Allahku, Engkaukah yang mengatakannya?

Ya, Akulah yang mengatakannya. Maukah engkau mengemukakan pertanyaanmu kepada-Ku?

Aku tidak berani!

Mengapa? Jangan takut pada-Ku.

(Aku sadar bahwa Ia tahu pertanyaan itu, tetapi aku tidak mau menuliskannya.) Ampun, ya Allah!

Ayo, mari kita belajar. Aku adalah Yang Mahakuasa dan Aku tahu apa yang terbaik bagi jiwamu. Bila seorang dari kalian mengajukan pertanyaan kepada-Ku ataupun memohon suatu karunia, Aku akan menjawab. Jawaban-Ku itu akan paling baik, sebab akan dapat menjadi makanan bagi jiwa itu. Halnya akan serupa dengan mencari buah yang paling ideal di antara segala buah, sehingga akan menghasilkan yang terbaik jiwa itu.

Sudahkah pernah kaudengar, berapa kali Aku dapat mengampuni?

Ya Tuhan, tetapi dalam sejumlah buku dikatakan bahwa biarpun Engkau tidak mau menjawab mereka (secara adikodrati), Engkau tetap menjawab, tetapi tidak menyukainya dan bahwa Engkau murka.

Aku, Yahweh, berkata kepadamu: Pola pikir-Ku bukan pola pikir kalian dan jalan-Ku bukan jalan kalian1.

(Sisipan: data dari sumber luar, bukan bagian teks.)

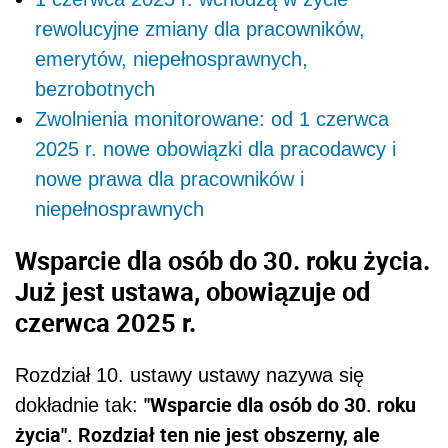
rewolucyjne zmiany dla pracowników,
emerytów, niepełnosprawnych,
bezrobotnych
Zwolnienia monitorowane: od 1 czerwca
2025 r. nowe obowiązki dla pracodawcy i
nowe prawa dla pracowników i
niepełnosprawnych
Wsparcie dla osób do 30. roku życia.
Już jest ustawa, obowiązuje od
czerwca 2025 r.
Rozdział 10. ustawy ustawy nazywa się
"Wsparcie dla osób do 30. roku
dokładnie tak:
życia". Rozdział ten nie jest obszerny, ale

Vassula, Aku adalah Allah Yang Maharahim, Bapa yang Kudus bagimu dan yang mengasihi engkau. Aku tahu kebutuhan-kebutuhan kalian serta kelemahan kalian. Kasih-Ku kepada kalian semua adalah kasih yang cemburu. Mari, datanglah lebih dekat kepada-Ku. Aku, Yahweh,memanfaatkan setiap kesempatan untuk menggapai kalian.

Bapaku, saat aku bersama-Mu, aku merasa begitu dikasihi oleh-Mu, dan kasihku kepada-Mu berkembang. Namun aku takut mengecewakan Engkau, sebab aku penuh dosa.

Vassula, bukankah Aku tahu semuanya itu? Engkau adalah sejumput debu, dan seandainya Aku meniupkannya, engkau akan lenyap. Aku tahu, betapa rapuhnya dirimu. Bagaimanapun juga engkau hanyalah sebuah bayang-bayang sementara di bumi. Namun, biar engkau bukan apa-apa dan begitu malang, pandangan-Ku tidak lepas darimu. Aku memandang kelemahanmu dengan Iba dan Kasih. Jangan takut, sebab Aku akan menguatkan dirimu. Dosa-dosamu Kuangkat, dan Aku memberi pengampunan-Ku kepadamu.

Vassula, jangan bekerja lagi pada hari ini. Besok akan Kupanggil engkau lagi. Terimalah Damai-Ku.

  1. Ini berarti bahwa teori yang dikemukakan dalam buku-buku tersebut tidak benar.